Could you write out all the records again, replacing "Land" with "State" and leaving everything else unchanged?

· · · · · · ·

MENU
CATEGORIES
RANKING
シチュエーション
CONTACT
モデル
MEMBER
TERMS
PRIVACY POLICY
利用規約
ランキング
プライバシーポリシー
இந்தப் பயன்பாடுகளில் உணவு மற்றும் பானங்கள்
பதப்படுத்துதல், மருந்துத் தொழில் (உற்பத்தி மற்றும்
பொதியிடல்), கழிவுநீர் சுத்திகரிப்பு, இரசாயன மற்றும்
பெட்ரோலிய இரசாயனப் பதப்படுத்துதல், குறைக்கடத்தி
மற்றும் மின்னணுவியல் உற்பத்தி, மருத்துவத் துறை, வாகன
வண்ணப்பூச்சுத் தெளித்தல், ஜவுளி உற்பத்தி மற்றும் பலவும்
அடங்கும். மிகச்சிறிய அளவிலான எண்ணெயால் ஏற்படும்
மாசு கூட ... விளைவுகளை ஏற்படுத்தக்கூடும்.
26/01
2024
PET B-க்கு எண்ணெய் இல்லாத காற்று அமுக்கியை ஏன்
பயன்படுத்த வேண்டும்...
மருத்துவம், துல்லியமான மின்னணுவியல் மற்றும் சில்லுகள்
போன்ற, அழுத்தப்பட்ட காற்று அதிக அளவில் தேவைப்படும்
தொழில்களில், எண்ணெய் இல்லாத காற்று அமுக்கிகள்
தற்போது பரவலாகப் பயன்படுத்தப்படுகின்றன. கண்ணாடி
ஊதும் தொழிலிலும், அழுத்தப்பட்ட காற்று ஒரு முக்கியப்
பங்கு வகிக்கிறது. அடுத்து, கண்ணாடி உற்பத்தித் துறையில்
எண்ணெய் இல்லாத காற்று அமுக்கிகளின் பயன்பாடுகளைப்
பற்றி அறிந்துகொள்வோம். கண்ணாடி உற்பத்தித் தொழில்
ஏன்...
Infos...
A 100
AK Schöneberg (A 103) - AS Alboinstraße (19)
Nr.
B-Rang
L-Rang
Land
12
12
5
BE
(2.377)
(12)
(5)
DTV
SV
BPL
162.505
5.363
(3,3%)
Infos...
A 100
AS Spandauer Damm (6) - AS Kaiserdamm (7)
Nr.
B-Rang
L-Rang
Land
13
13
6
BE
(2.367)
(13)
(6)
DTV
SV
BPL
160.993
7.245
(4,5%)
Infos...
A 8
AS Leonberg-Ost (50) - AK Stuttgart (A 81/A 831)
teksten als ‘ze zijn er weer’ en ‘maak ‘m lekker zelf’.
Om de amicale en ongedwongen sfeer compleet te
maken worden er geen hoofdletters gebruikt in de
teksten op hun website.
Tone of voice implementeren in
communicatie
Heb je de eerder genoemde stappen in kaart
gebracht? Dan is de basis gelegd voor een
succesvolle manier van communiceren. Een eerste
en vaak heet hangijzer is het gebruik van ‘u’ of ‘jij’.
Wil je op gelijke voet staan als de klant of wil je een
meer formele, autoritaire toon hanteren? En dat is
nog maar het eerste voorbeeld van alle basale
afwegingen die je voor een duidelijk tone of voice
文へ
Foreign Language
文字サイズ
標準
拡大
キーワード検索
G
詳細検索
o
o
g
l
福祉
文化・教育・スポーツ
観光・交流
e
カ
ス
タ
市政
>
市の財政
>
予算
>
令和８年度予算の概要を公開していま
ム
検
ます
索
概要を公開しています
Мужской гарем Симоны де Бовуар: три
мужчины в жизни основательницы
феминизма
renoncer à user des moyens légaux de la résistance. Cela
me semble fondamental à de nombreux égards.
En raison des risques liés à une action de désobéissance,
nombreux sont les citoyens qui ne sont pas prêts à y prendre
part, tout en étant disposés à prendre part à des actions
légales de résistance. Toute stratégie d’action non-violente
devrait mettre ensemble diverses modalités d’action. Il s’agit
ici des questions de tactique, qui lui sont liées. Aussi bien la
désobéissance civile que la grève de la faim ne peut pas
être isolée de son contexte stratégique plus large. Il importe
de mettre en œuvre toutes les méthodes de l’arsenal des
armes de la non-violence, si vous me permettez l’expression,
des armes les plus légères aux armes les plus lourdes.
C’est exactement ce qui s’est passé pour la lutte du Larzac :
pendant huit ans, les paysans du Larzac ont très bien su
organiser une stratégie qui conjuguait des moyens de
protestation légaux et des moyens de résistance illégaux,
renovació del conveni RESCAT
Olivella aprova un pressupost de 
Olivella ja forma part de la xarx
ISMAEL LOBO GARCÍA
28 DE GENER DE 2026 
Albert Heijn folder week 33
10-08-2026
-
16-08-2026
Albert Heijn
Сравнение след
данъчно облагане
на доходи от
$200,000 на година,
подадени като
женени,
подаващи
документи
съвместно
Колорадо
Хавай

· · · · · · ·

### [ANSWER BOX]
MENU
CATEGORIES
RANKING
シチュエーション
CONTACT
モデル
MEMBER
TERMS
PRIVACY POLICY
利用規約
ランキング
プライバシーポリシー
இந்தப் பயன்பாடுகளில் உணவு மற்றும் பானங்கள்
பதப்படுத்துதல், மருந்துத் தொழில் (உற்பத்தி மற்றும்
பொதியிடல்), கழிவுநீர் சுத்திகரிப்பு, இரசாயன மற்றும்
பெட்ரோலிய இரசாயனப் பதப்படுத்துதல், குறைக்கடத்தி
மற்றும் மின்னணுவியல் உற்பத்தி, மருத்துவத் துறை, வாகன
வண்ணப்பூச்சுத் தெளித்தல், ஜவுளி உற்பத்தி மற்றும் பலவும்
அடங்கும். மிகச்சிறிய அளவிலான எண்ணெயால் ஏற்படும்
மாசு கூட ... விளைவுகளை ஏற்படுத்தக்கூடும்.
26/01
2024
PET B-க்கு எண்ணெய் இல்லாத காற்று அமுக்கியை ஏன்
பயன்படுத்த வேண்டும்...
மருத்துவம், துல்லியமான மின்னணுவியல் மற்றும் சில்லுகள்
போன்ற, அழுத்தப்பட்ட காற்று அதிக அளவில் தேவைப்படும்
தொழில்களில், எண்ணெய் இல்லாத காற்று அமுக்கிகள்
தற்போது பரவலாகப் பயன்படுத்தப்படுகின்றன. கண்ணாடி
ஊதும் தொழிலிலும், அழுத்தப்பட்ட காற்று ஒரு முக்கியப்
பங்கு வகிக்கிறது. அடுத்து, கண்ணாடி உற்பத்தித் துறையில்
எண்ணெய் இல்லாத காற்று அமுக்கிகளின் பயன்பாடுகளைப்
பற்றி அறிந்துகொள்வோம். கண்ணாடி உற்பத்தித் தொழில்
ஏன்...
Infos...
A 100
AK Schöneberg (A 103) - AS Alboinstraße (19)
Nr.
B-Rang
L-Rang
State
12
12
5
BE
(2.377)
(12)
(5)
DTV
SV
BPL
162.505
5.363
(3,3%)
Infos...
A 100
AS Spandauer Damm (6) - AS Kaiserdamm (7)
Nr.
B-Rang
L-Rang
State
13
13
6
BE
(2.367)
(13)
(6)
DTV
SV
BPL
160.993
7.245
(4,5%)
Infos...
A 8
AS Leonberg-Ost (50) - AK Stuttgart (A 81/A 831)
teksten als ‘ze zijn er weer’ en ‘maak ‘m lekker zelf’.
Om de amicale en ongedwongen sfeer compleet te
maken worden er geen hoofdletters gebruikt in de
teksten op hun website.
Tone of voice implementeren in
communicatie
Heb je de eerder genoemde stappen in kaart
gebracht? Dan is de basis gelegd voor een
succesvolle manier van communiceren. Een eerste
en vaak heet hangijzer is het gebruik van ‘u’ of ‘jij’.
Wil je op gelijke voet staan als de klant of wil je een
meer formele, autoritaire toon hanteren? En dat is
nog maar het eerste voorbeeld van alle basale
afwegingen die je voor een duidelijk tone of voice
文へ
Foreign Language
文字サイズ
標準
拡大
キーワード検索
G
詳細検索
o
o
g
l
福祉
文化・教育・スポーツ
観光・交流
e
カ
ス
タ
市政
>
市の財政
>
予算
>
令和８年度予算の概要を公開していま
ム
検
ます
索
概要を公開しています
Мужской гарем Симоны де Бовуар: три
мужчины в жизни основательницы
феминизма
renoncer à user des moyens légaux de la résistance. Cela
me semble fondamental à de nombreux égards.
En raison des risques liés à une action de désobéissance,
nombreux sont les citoyens qui ne sont pas prêts à y prendre
part, tout en étant disposés à prendre part à des actions
légales de résistance. Toute stratégie d’action non-violente
devrait mettre ensemble diverses modalités d’action. Il s’agit
ici des questions de tactique, qui lui sont liées. Aussi bien la
désobéissance civile que la grève de la faim ne peut pas
être isolée de son contexte stratégique plus large. Il importe
de mettre en œuvre toutes les méthodes de l’arsenal des
armes de la non-violence, si vous me permettez l’expression,
des armes les plus légères aux armes les plus lourdes.
C’est exactement ce qui s’est passé pour la lutte du Larzac :
pendant huit ans, les paysans du Larzac ont très bien su
organiser une stratégie qui conjuguait des moyens de
protestation légaux et des moyens de résistance illégaux,
renovació del conveni RESCAT
Olivella aprova un pressupost de 
Olivella ja forma part de la xarx
ISMAEL LOBO GARCÍA
28 DE GENER DE 2026 
Albert Heijn folder week 33
10-08-2026
-
16-08-2026
Albert Heijn
Сравнение след
данъчно облагане
на доходи от
$200,000 на година,
подадени като
женени,
подаващи
документи
съвместно
Колорадо
Хавай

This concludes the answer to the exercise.